### Record excerpts
* * * *

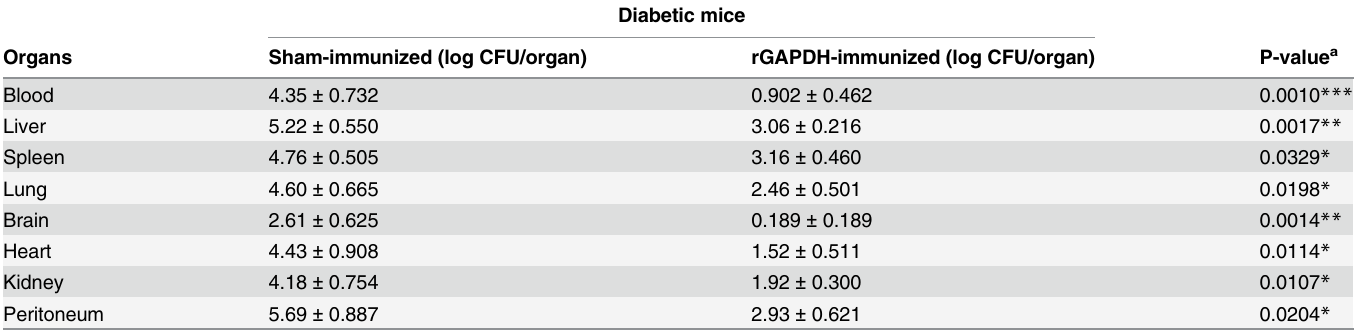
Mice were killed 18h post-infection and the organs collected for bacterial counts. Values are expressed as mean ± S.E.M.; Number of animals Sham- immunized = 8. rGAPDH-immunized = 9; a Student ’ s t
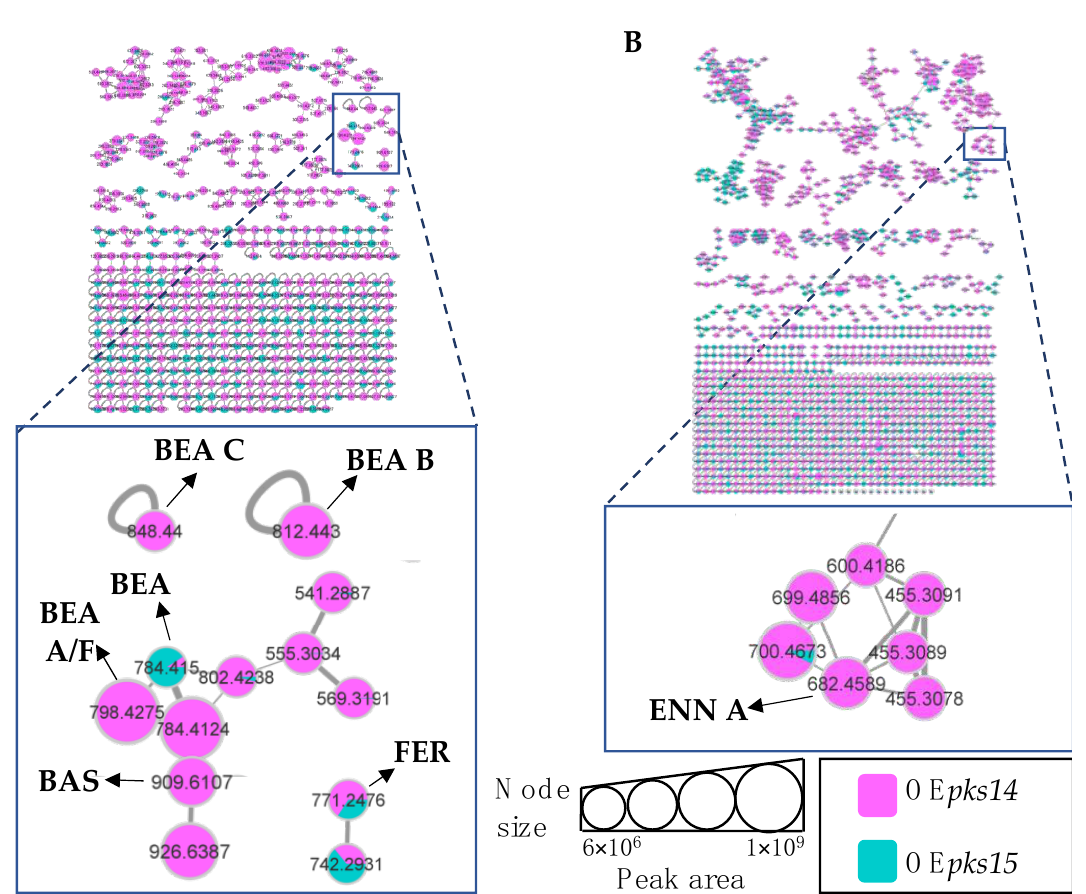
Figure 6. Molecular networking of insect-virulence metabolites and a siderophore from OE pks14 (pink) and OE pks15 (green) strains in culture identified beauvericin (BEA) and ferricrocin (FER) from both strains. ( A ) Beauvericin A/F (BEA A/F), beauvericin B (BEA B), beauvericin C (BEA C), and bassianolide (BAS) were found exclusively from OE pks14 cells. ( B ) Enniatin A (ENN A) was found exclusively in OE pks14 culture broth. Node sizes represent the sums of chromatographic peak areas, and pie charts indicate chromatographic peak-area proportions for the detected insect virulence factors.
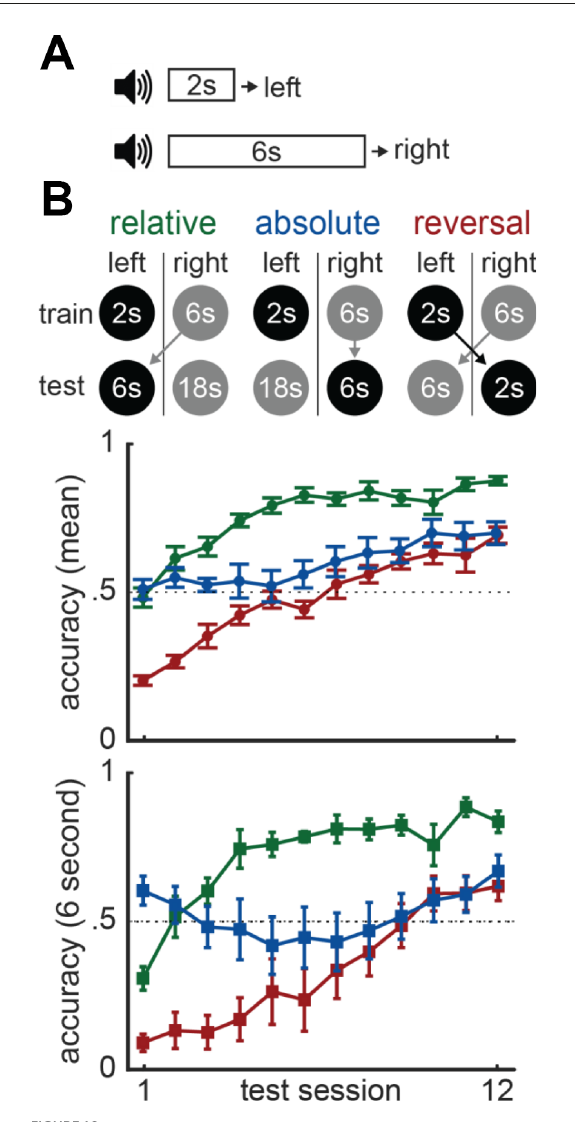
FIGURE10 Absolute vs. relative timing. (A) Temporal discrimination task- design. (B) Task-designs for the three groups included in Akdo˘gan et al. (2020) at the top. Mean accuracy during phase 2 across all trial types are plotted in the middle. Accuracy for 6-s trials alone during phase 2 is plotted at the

* * * *

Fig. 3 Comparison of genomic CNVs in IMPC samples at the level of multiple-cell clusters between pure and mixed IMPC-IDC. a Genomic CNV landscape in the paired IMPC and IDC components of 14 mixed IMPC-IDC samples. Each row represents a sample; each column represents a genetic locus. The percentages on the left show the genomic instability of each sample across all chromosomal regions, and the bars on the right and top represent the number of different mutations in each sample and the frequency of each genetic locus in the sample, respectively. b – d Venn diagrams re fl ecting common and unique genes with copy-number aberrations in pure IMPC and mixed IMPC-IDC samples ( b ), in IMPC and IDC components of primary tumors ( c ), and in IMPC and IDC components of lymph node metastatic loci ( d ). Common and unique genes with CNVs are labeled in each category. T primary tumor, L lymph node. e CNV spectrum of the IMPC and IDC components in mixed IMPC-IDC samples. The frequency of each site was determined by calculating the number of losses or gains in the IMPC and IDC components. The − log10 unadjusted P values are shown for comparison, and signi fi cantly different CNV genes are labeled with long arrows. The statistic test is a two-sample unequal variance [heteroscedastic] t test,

* * * *

### Exercise
Scan the lines above for "were" and state how many match, nothing more.

### Answer section
2